BEGIN Record extracts

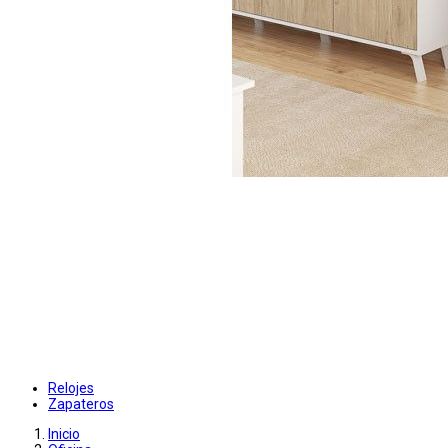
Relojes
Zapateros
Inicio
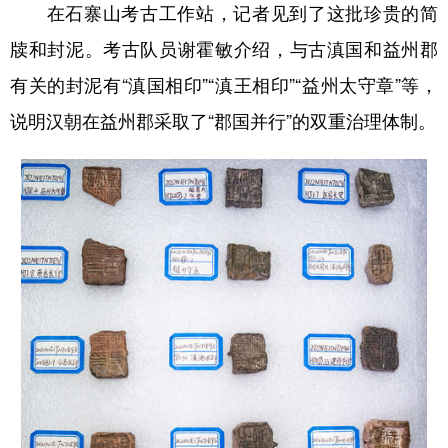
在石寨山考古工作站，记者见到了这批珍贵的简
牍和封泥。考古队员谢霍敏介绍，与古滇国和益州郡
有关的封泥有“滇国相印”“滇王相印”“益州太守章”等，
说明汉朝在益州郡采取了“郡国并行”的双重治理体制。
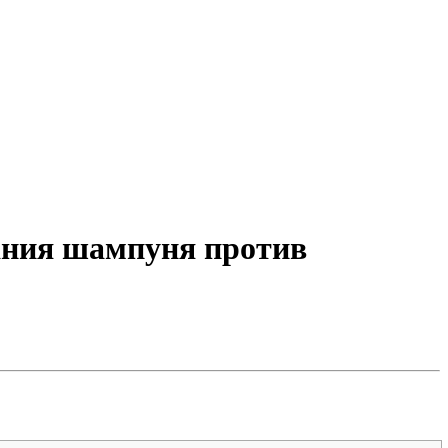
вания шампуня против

END Record extracts

→ **Task item**:
Omit the pictures, then output every record exactly as given.

→ **Expected answer**:
Relojes
Zapateros
Inicio
在石寨山考古工作站，记者见到了这批珍贵的简
牍和封泥。考古队员谢霍敏介绍，与古滇国和益州郡
有关的封泥有“滇国相印”“滇王相印”“益州太守章”等，
说明汉朝在益州郡采取了“郡国并行”的双重治理体制。
вания шампуня против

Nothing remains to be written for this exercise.